Janeiro de 2016
Muito embora constitua um dos propósitos sobre os quais se estrutura a Carta das Nações Unidas e, automaticamente, guie a criação e a conduta de atuação da organização internacional mantenedora da paz, o direito à autodeterminação ainda é uma realidade não solidificada para alguns povos ao redor do globo. Ao mesmo tempo que invocado nos discursos de lideranças internacionais, o princípio da livre determinação dos povos é paradoxalmente mantido afastado de determinados territórios que, como o Saara Ocidental, antiga colônia espanhola, constituem-se alvos dos interesses estrangeiros.
À diferença dos inúmeros países que conquistaram sua independência no decorrer das ondas de descolonização mundial, sobretudo nas décadas de 1960 e 1970, a conjuntura de ocupação e exploração do território do Saara Ocidental permaneceu inalterada, majoritariamente em função das pretensões colonialistas do rei marroquino, Hassan II, e das suas estreitas relações com o Ocidente.
Apesar da existência das recomendações de libertação do território do Saara Ocidental estipuladas pela Resolução 2072 da Assembleia Geral da ONU (1965:59) e, mais especificamente, as recomendações descritas na Resolução 2229, de 1966, que instruíam as partes interessadas a providenciar a realização de um referendo de autodeterminação do povo saaraui (1966:73), o recuo da metrópole espanhola no processo de manutenção da colonização saaraui ocorreu vagarosamente. Conforme sugere Dawidowicz, apenas em agosto de 1974, quando a crise interna do franquismo e as pressões internacionais da ONU corroboraram para que a manutenção das colônias africanas pela Espanha se tornasse insustentável, o governo espanhol decidiu recuar na colonização do Saara Ocidental (2013:253).

(Material de origem)
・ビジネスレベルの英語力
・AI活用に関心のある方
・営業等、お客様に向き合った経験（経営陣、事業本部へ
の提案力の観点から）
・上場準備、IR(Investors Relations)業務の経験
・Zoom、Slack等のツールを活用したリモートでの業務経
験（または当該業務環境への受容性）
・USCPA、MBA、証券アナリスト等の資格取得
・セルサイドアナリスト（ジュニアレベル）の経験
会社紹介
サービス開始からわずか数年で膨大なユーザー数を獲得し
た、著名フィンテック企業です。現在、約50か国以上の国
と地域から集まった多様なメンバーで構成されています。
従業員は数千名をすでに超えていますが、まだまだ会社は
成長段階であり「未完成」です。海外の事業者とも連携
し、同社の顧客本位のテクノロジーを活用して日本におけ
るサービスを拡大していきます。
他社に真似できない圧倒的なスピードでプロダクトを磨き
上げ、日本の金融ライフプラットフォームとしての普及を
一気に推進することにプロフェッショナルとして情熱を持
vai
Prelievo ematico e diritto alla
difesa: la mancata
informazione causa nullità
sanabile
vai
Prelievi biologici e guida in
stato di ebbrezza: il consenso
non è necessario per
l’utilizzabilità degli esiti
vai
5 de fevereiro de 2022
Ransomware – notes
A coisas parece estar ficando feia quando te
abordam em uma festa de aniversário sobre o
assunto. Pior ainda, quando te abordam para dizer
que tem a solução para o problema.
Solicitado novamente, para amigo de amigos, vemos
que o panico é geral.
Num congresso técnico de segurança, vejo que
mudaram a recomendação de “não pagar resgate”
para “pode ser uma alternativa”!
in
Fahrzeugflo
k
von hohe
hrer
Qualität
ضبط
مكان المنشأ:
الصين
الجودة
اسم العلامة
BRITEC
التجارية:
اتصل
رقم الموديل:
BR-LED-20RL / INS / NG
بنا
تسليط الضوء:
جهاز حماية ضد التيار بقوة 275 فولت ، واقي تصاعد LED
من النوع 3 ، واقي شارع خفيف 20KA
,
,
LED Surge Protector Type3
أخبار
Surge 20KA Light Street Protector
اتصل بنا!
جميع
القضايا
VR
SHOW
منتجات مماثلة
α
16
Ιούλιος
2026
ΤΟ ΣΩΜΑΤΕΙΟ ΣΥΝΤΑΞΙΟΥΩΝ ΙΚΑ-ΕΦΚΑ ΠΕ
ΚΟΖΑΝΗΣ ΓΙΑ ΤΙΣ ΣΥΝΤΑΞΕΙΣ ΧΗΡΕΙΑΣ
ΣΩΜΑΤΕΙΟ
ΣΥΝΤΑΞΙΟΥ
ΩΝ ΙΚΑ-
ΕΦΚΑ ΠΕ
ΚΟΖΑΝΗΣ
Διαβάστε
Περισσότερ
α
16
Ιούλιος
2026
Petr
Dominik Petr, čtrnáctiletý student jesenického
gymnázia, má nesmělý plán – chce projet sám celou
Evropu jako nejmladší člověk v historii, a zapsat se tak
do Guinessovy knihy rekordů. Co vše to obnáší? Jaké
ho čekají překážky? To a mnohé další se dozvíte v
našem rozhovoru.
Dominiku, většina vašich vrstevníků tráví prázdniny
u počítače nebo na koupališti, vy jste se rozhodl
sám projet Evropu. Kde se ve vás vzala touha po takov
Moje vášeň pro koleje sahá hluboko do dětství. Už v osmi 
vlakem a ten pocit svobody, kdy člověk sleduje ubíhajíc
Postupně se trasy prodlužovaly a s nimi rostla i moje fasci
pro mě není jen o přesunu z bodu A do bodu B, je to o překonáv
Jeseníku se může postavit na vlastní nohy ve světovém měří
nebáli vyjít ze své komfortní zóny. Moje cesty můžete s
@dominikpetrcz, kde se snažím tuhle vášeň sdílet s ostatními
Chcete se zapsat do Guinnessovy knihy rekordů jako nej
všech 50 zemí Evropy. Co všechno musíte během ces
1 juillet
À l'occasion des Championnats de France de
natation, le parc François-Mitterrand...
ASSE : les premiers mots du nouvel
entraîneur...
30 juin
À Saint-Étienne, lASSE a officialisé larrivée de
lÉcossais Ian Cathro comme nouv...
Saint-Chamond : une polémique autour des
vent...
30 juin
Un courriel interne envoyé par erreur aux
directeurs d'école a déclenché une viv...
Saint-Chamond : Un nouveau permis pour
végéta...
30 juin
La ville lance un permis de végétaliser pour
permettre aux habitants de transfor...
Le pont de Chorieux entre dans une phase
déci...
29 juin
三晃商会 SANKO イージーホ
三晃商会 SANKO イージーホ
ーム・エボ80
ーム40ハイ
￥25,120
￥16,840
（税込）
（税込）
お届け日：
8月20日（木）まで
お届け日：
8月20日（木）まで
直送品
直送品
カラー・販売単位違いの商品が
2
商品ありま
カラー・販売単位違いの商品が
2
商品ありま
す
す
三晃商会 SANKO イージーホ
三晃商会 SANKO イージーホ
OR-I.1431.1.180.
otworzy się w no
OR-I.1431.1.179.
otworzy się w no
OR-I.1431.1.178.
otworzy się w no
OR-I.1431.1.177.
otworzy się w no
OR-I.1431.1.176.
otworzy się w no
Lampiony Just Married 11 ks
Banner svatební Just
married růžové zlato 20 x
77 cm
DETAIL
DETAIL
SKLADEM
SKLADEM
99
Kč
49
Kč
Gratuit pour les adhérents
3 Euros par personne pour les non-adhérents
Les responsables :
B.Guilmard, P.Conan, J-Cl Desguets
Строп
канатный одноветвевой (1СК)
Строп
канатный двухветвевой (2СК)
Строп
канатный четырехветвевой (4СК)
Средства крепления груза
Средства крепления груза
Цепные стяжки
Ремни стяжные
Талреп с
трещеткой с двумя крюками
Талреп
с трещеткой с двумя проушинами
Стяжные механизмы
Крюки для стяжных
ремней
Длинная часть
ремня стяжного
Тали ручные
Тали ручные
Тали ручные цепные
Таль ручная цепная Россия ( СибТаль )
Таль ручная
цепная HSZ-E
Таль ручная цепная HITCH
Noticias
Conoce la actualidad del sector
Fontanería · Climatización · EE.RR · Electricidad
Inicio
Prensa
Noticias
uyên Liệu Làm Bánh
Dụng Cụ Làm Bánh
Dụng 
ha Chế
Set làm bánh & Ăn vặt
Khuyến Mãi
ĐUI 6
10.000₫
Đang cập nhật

(Tarefa a cumprir) Por favor, diga qual resolução da Assembleia Geral da ONU, segundo o texto sobre o Saara Ocidental, instruía as partes interessadas a providenciar um referendo de autodeterminação do povo saaraui.

(Resposta) A Resolução 2229, de 1966.